28 DECEMBER 1945, Page 12

LETTERS TO THE EDITOR

AIR TRANSPORT AND THE R.A.F.

Ini,—The contention of Mr. Anthony F. West that air transport is too dangerous and wasteful to have any commercial justification has the bouquet of an old wine. The same pessimistic advice was handed round many years ago. The past 21 years of organised commercial flying have evidently done nothing to raise the hopes of, or implant any faith in, the class to which Mr. West belongs. He hints that air line companies make a secret of their accident figures. I hold no brief for them but I must point out that every accident in which a passenger is injured becomes the subject of an inquiry and the ensuing report is published. Mr. West is persuaded, too, that no air line has ever made a profit without a subsidy from the State. That assertion could only be maintained if he insisted on describing payments for the carriage of mails as subsidy.

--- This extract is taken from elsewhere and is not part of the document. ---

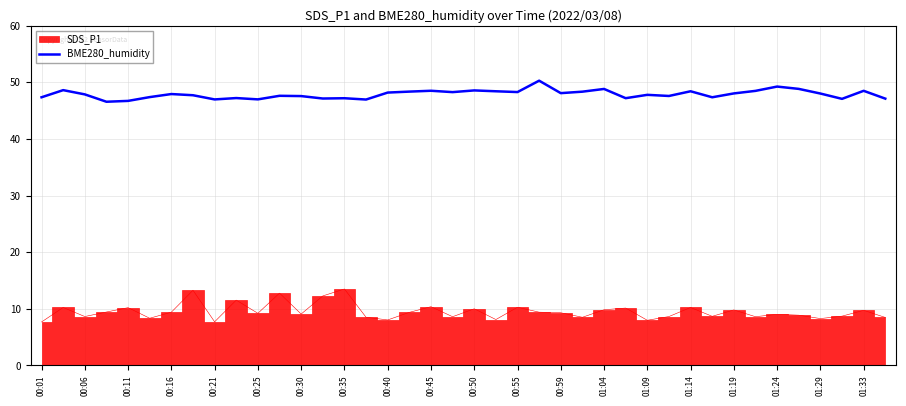

How many data points are less than 47?

5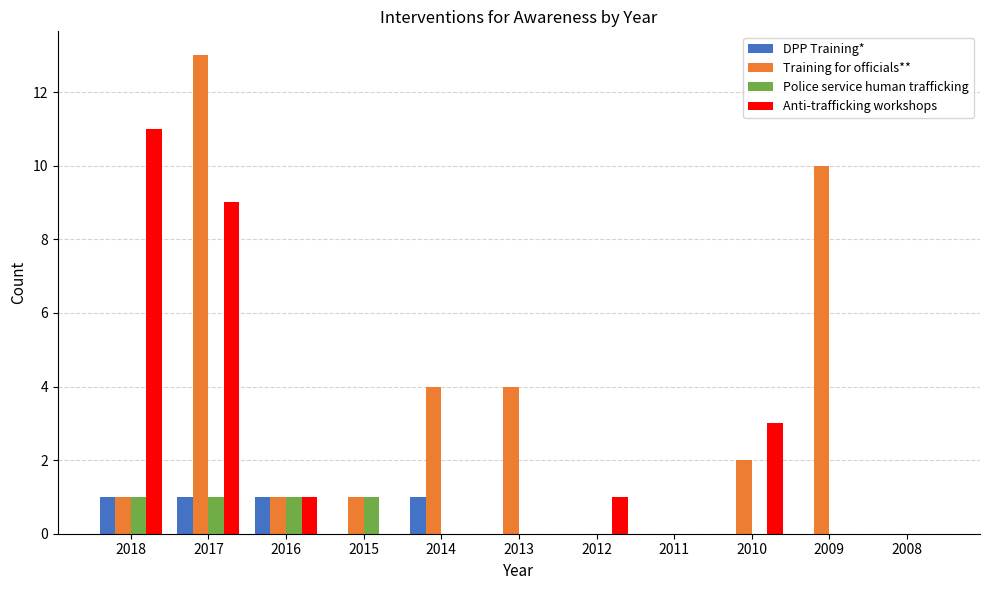

Which series has the largest total across all categories?

Training for officials**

We are bound to agree that by the standards of surface transport, air fares are high. Freight rates in particular will never compare, so far as we can foresee, with the cargo rates of tramp shipping. But the rates for other kinds of merchandise are about to be tested and there will soon be some evidence as to the value of speed in the marketing or delivery of certain products. To accuse air transport of being costly and leave it at that is to declare speed to be superfluous. If that lies at the root of Mr. West's attack he will find many who could wish it were true. That will not make it true ; and the costliness of air transport cannot be established without proving that speed is too dear at its price.

Passenger fares on relatively short hauls may not come below 4d. a mile for a time, although air lines in the United States are aiming at 21d. a mile. Freight rates have been estimated as likely to average 2s. 6d. per ton-mile. Aircraft are now coming forward that should do better than that. We shall see whether or not speed at such rates will find a market. If it does, air transport companies will soon become sound business undertakings and every liner which fills 6o per cent. of its capacity on ali its runs should pay its way. The industry is young, though Mr. West's prejudice against it is old. It has suffered a grievous interruption in its development but it was promising well and all it needs is a fair chance to fulfil that promise.—I am, yours faithfully, E. COLSTON SHEPHERD, Pall Mall East, S.W.r. Sec.-Gen., Air League.